• Exercise description:
Once the line with "middle dip: (174, 84)" is found in the entries below, repeat it and each following line exactly, up to and including the line with "middle pip: (331, 419)". Add no other lines.

**** Working data ****

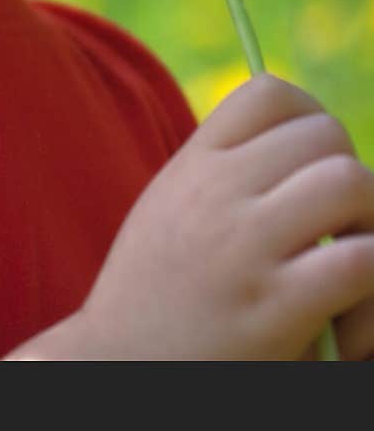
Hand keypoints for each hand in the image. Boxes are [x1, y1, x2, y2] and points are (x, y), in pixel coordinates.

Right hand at [5, 74, 373, 359]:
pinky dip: (372, 282)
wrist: (118, 371)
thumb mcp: (172, 207)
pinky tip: (348, 316)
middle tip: (340, 227)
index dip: (311, 119)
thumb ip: (222, 170)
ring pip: (350, 183)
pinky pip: (358, 261)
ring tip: (351, 265)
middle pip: (324, 135)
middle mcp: (217, 193)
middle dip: (349, 176)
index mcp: (193, 165)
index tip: (313, 164)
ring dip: (370, 223)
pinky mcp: (273, 309)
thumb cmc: (156, 296)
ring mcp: (244, 247)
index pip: (269, 93)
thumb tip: (302, 141)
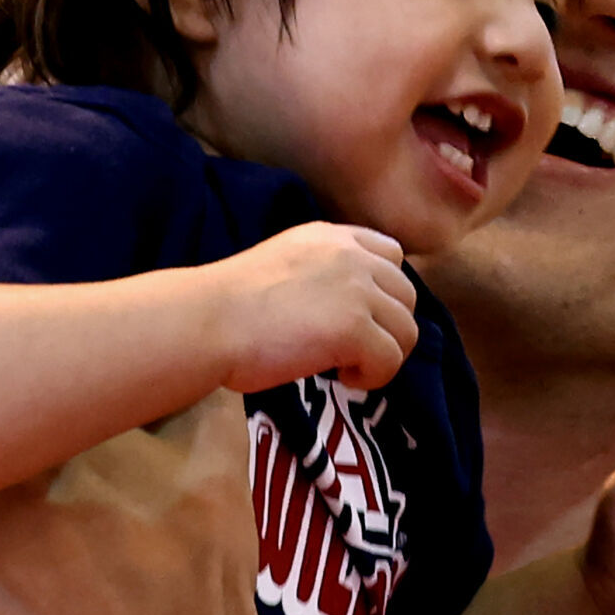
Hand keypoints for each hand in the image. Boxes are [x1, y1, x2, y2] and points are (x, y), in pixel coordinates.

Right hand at [209, 221, 416, 392]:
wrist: (208, 320)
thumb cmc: (230, 302)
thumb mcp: (284, 262)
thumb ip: (322, 272)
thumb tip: (349, 305)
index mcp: (333, 237)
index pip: (392, 255)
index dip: (384, 292)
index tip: (361, 316)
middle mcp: (353, 256)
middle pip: (406, 297)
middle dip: (387, 328)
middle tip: (353, 351)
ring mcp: (357, 291)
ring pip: (406, 332)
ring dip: (382, 355)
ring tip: (344, 367)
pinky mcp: (355, 329)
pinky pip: (390, 361)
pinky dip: (371, 377)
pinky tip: (340, 377)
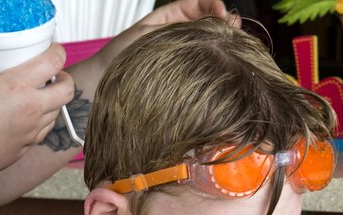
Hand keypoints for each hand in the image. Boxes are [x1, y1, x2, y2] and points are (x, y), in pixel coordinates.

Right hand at [0, 43, 72, 177]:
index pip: (54, 63)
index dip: (58, 53)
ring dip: (54, 101)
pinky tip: (28, 117)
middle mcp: (32, 109)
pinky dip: (42, 121)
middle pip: (67, 91)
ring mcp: (31, 131)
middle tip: (56, 75)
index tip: (54, 51)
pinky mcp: (26, 147)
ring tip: (40, 96)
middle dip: (65, 79)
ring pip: (57, 113)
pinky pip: (43, 131)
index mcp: (17, 86)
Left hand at [92, 0, 235, 69]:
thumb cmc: (122, 55)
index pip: (200, 3)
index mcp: (172, 16)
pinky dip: (217, 56)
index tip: (220, 13)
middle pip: (212, 20)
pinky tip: (224, 57)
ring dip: (225, 38)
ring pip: (212, 39)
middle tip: (234, 27)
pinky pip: (205, 59)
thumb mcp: (148, 33)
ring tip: (234, 40)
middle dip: (225, 21)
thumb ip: (175, 25)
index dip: (213, 5)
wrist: (107, 79)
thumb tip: (205, 22)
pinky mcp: (187, 69)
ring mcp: (186, 50)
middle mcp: (182, 31)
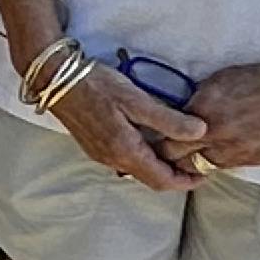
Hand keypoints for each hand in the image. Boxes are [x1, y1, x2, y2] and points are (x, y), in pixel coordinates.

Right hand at [51, 73, 209, 192]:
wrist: (55, 78)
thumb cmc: (96, 85)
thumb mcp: (136, 99)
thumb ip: (169, 119)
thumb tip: (200, 132)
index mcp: (126, 151)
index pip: (163, 181)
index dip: (187, 181)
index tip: (205, 173)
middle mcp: (112, 159)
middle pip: (150, 179)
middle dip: (175, 176)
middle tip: (195, 161)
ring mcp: (101, 155)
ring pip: (137, 171)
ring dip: (158, 167)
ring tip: (177, 151)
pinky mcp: (94, 146)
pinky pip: (125, 161)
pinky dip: (143, 158)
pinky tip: (149, 141)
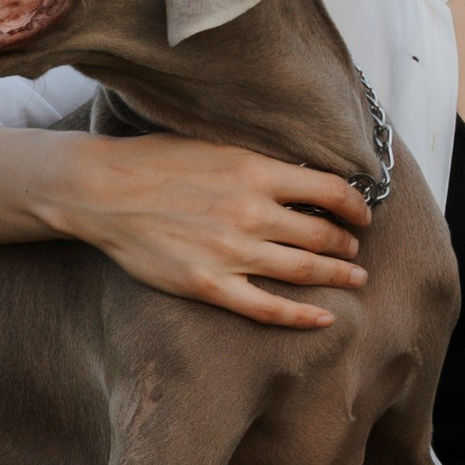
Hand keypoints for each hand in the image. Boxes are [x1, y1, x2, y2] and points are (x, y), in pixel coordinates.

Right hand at [57, 134, 374, 329]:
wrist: (101, 191)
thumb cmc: (157, 162)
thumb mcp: (218, 147)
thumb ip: (261, 164)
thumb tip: (304, 176)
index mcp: (256, 172)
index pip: (330, 190)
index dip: (356, 205)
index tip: (363, 213)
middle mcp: (251, 212)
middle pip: (322, 233)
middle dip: (347, 242)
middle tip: (356, 247)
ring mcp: (231, 252)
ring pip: (304, 270)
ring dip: (338, 274)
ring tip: (354, 276)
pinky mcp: (209, 285)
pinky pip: (268, 308)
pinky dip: (303, 315)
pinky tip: (326, 316)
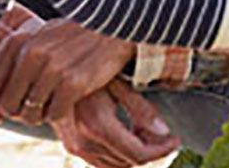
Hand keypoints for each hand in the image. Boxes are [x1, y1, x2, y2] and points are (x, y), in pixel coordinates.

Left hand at [0, 19, 136, 125]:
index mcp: (20, 43)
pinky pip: (55, 114)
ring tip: (50, 104)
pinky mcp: (75, 83)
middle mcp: (33, 55)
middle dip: (17, 112)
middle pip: (8, 105)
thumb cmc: (77, 34)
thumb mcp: (41, 35)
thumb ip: (18, 54)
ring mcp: (54, 70)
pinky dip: (58, 114)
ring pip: (30, 113)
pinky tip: (66, 102)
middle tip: (31, 109)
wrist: (117, 27)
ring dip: (39, 115)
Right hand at [51, 80, 179, 167]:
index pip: (138, 153)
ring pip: (116, 164)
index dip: (162, 150)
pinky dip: (120, 151)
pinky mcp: (71, 146)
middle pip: (128, 161)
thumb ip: (142, 110)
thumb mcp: (119, 84)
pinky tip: (129, 132)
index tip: (176, 140)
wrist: (52, 71)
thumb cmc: (88, 70)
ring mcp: (74, 146)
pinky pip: (102, 160)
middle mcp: (83, 140)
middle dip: (151, 150)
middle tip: (164, 132)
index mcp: (98, 124)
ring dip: (136, 151)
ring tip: (145, 129)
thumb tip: (165, 133)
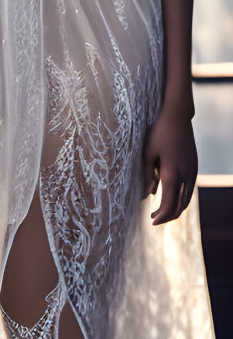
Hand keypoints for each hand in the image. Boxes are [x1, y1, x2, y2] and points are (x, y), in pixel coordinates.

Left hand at [141, 105, 197, 224]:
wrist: (178, 118)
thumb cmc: (159, 133)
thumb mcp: (147, 154)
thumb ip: (146, 176)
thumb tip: (144, 195)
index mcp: (172, 173)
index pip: (168, 204)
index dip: (161, 216)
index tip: (152, 221)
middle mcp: (185, 175)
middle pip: (179, 206)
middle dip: (167, 216)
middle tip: (154, 219)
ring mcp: (192, 172)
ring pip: (186, 199)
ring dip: (175, 208)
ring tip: (161, 212)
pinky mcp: (194, 168)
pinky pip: (188, 190)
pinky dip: (180, 198)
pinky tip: (169, 197)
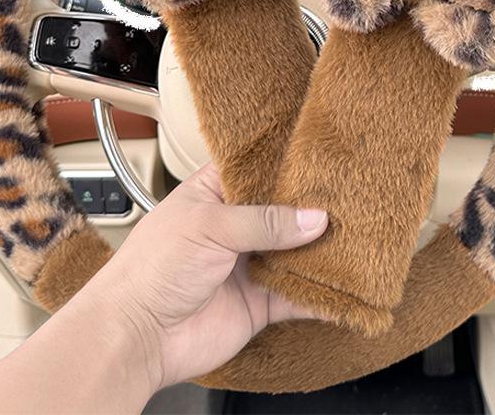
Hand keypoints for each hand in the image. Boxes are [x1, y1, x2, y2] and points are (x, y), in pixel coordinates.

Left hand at [86, 163, 327, 390]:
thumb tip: (314, 218)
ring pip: (295, 253)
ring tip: (358, 237)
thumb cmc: (152, 268)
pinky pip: (297, 296)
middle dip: (313, 209)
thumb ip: (264, 221)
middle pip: (283, 212)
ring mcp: (247, 264)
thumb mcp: (209, 227)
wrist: (136, 336)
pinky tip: (347, 286)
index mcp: (213, 193)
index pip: (256, 170)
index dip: (287, 165)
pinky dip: (321, 294)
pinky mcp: (258, 302)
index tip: (323, 159)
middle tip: (351, 199)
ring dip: (322, 250)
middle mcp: (234, 226)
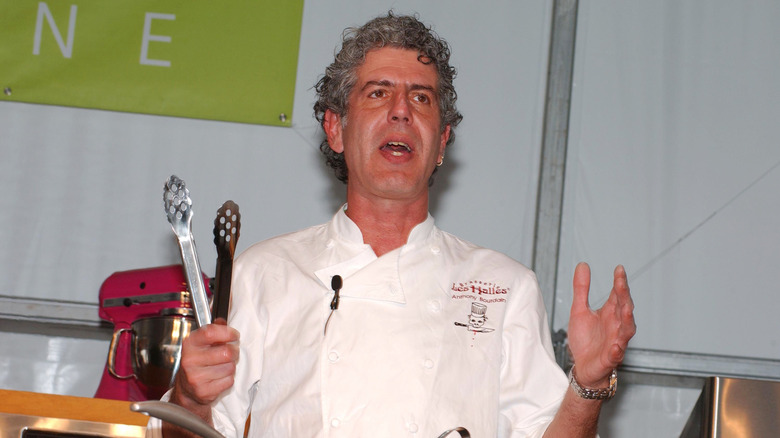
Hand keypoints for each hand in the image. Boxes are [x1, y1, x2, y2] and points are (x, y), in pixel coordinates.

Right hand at [169, 319, 239, 420]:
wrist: (186, 389)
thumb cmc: (197, 362)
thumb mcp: (201, 343)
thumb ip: (213, 330)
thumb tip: (222, 321)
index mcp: (190, 344)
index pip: (211, 332)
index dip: (228, 332)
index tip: (234, 335)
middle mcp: (190, 360)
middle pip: (227, 352)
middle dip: (234, 352)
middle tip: (230, 353)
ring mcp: (196, 377)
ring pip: (230, 367)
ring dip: (231, 366)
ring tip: (222, 366)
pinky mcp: (204, 391)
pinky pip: (229, 381)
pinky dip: (228, 379)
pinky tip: (219, 377)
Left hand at [567, 263, 634, 387]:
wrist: (583, 367)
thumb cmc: (585, 339)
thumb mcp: (579, 310)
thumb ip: (581, 289)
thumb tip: (583, 265)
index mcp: (610, 312)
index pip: (618, 294)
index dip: (619, 282)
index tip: (619, 269)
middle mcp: (617, 325)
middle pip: (624, 308)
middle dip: (624, 295)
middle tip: (621, 282)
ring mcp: (616, 341)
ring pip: (626, 329)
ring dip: (627, 319)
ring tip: (626, 308)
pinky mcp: (610, 358)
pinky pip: (616, 354)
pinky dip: (617, 349)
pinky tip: (616, 345)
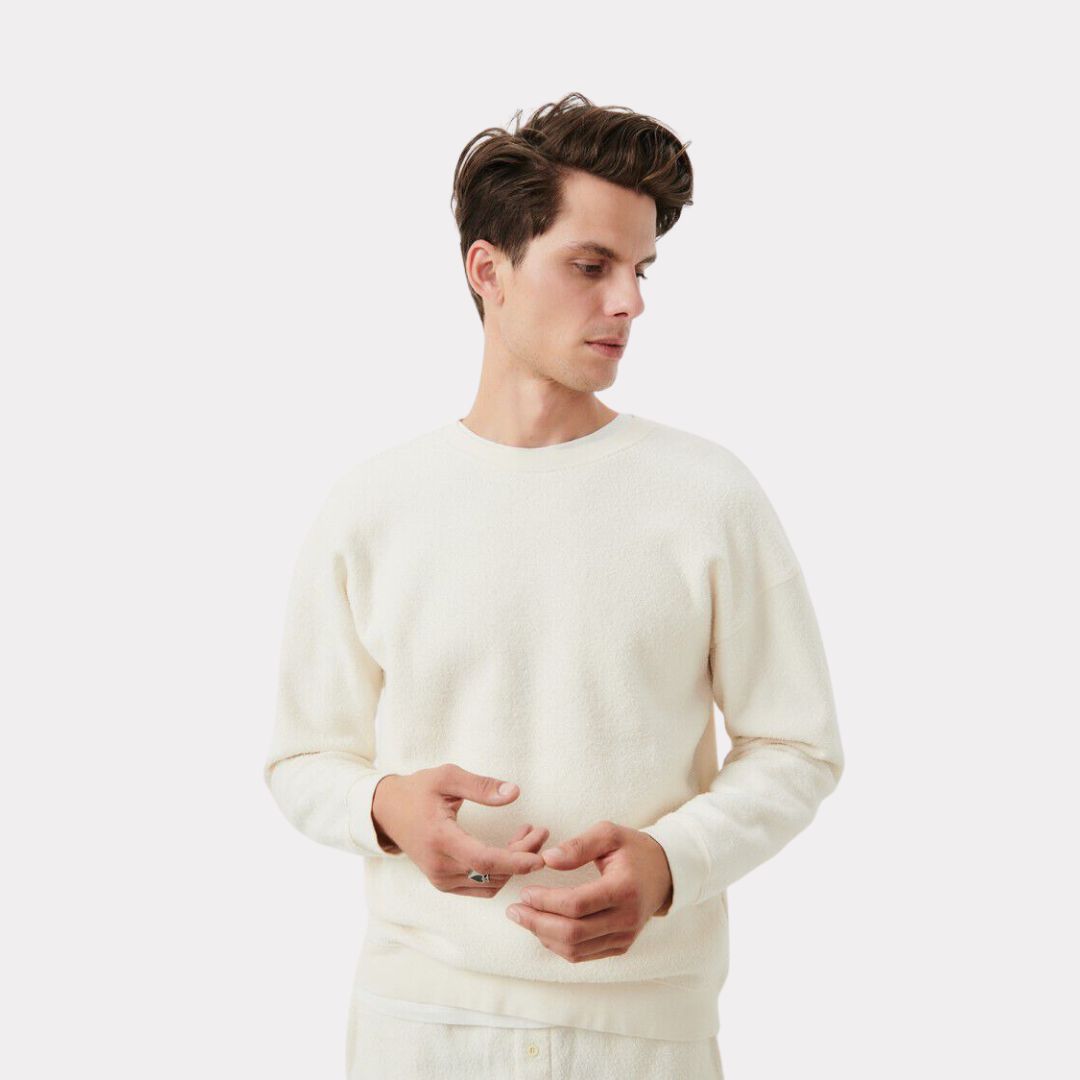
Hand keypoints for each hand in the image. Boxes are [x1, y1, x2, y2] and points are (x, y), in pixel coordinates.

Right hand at [371, 764, 548, 896]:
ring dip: (514, 865)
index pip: (484, 859)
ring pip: (489, 883)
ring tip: (529, 836)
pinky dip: (500, 872)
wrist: (387, 811)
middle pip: (492, 872)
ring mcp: (440, 879)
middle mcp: (440, 866)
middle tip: (541, 832)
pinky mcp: (443, 883)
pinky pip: (480, 886)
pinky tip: (511, 850)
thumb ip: (480, 786)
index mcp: (440, 838)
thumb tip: (514, 793)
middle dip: (523, 856)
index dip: (516, 861)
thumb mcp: (447, 777)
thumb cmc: (418, 790)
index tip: (541, 856)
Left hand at [504, 820, 673, 962]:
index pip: (577, 904)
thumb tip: (547, 859)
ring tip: (524, 918)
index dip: (546, 901)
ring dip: (544, 936)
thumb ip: (578, 845)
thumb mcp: (608, 834)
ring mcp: (624, 936)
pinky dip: (559, 945)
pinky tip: (543, 928)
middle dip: (538, 923)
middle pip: (573, 933)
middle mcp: (626, 919)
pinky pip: (584, 954)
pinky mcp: (620, 946)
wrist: (665, 873)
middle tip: (514, 910)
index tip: (524, 892)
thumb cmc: (633, 849)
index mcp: (623, 889)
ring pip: (576, 949)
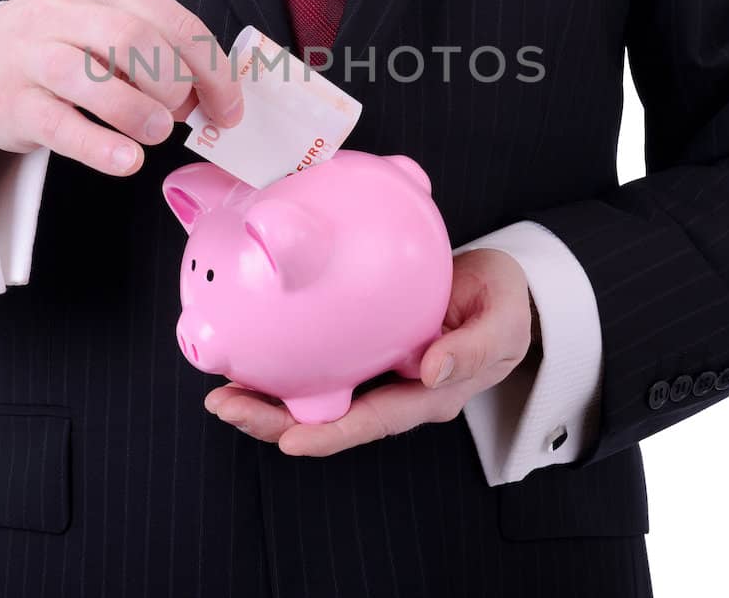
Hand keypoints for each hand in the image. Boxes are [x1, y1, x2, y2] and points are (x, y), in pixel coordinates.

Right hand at [0, 0, 242, 172]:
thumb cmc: (62, 43)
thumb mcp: (106, 22)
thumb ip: (158, 47)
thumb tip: (210, 96)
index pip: (173, 20)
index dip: (212, 69)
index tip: (228, 108)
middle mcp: (62, 10)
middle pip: (136, 40)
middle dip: (174, 84)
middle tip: (181, 115)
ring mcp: (32, 55)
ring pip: (95, 78)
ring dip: (140, 113)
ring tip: (156, 132)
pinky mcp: (14, 103)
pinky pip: (62, 126)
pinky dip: (101, 147)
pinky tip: (128, 160)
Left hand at [204, 248, 533, 455]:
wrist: (503, 288)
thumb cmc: (505, 305)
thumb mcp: (504, 321)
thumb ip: (475, 347)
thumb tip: (433, 372)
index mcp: (431, 395)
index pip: (374, 421)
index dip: (330, 434)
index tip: (289, 439)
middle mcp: (397, 393)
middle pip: (331, 419)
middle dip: (275, 421)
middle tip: (226, 405)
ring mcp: (379, 375)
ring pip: (317, 398)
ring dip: (269, 398)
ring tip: (223, 391)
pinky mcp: (367, 350)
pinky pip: (321, 366)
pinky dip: (285, 365)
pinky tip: (253, 357)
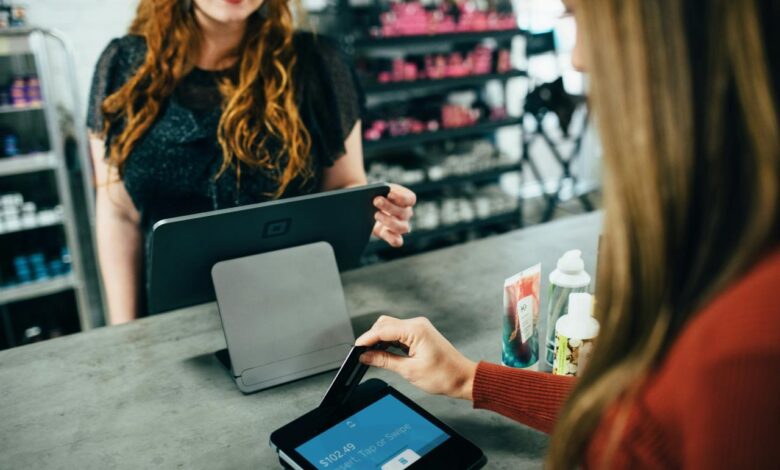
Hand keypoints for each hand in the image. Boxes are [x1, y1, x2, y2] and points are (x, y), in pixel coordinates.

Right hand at [355, 316, 476, 400]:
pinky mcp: (419, 334)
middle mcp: (417, 324)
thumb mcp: (409, 370)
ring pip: (390, 327)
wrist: (462, 378)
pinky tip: (383, 353)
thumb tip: (366, 356)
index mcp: (415, 330)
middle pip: (384, 324)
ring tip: (371, 356)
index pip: (382, 330)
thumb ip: (384, 361)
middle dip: (371, 338)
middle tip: (362, 354)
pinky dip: (389, 342)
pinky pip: (398, 333)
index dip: (366, 339)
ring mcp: (418, 328)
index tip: (355, 349)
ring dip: (379, 340)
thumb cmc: (443, 375)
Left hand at [373, 184, 415, 247]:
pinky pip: (397, 241)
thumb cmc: (374, 194)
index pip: (410, 199)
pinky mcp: (391, 236)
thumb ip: (379, 189)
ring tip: (375, 214)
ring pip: (402, 228)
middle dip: (389, 206)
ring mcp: (400, 226)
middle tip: (376, 201)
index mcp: (405, 200)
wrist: (364, 206)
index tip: (389, 193)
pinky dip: (392, 238)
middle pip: (404, 212)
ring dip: (389, 221)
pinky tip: (384, 231)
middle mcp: (405, 213)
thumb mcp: (377, 188)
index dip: (402, 197)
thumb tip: (376, 194)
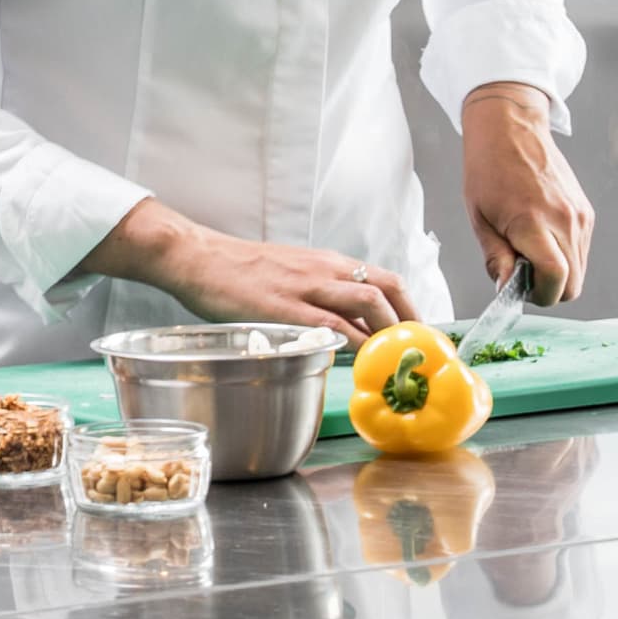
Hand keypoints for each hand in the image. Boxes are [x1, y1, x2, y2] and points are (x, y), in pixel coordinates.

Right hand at [82, 197, 407, 338]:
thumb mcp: (289, 273)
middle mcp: (324, 269)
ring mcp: (305, 286)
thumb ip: (317, 295)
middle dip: (410, 321)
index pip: (384, 279)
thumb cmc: (239, 271)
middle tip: (416, 353)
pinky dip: (351, 342)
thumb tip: (341, 327)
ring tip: (395, 359)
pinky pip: (329, 323)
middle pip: (386, 289)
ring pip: (367, 302)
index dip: (410, 306)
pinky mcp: (284, 307)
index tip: (419, 333)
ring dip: (388, 331)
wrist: (198, 258)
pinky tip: (358, 360)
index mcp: (327, 262)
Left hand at [462, 84, 594, 303]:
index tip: (521, 291)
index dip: (540, 294)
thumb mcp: (480, 219)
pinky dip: (565, 256)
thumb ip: (496, 258)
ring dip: (558, 274)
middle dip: (549, 290)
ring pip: (580, 269)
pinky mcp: (586, 212)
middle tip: (523, 276)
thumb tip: (506, 288)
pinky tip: (542, 239)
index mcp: (534, 222)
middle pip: (574, 283)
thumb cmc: (489, 170)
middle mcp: (565, 220)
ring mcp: (580, 216)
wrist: (511, 130)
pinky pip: (581, 249)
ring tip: (529, 253)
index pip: (555, 278)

****

• Answer to this exercise:
middle dip: (174, 84)
middle tip: (181, 115)
ring mcp: (32, 55)
ring pip: (95, 78)
ring dip: (140, 113)
ring tip: (156, 132)
pinky mcp: (14, 103)
pinky pip: (62, 126)
pinky dip: (101, 147)
pinky tip: (128, 160)
Left hand at [204, 248, 533, 455]:
wrist: (503, 288)
thumb cmc: (505, 305)
thumb mcp: (504, 321)
thumb ip: (475, 347)
thumb tip: (433, 372)
index mcp: (431, 395)
index pip: (374, 421)
index dip: (330, 434)
index tip: (289, 439)
middle mcp: (397, 393)
middle pip: (331, 419)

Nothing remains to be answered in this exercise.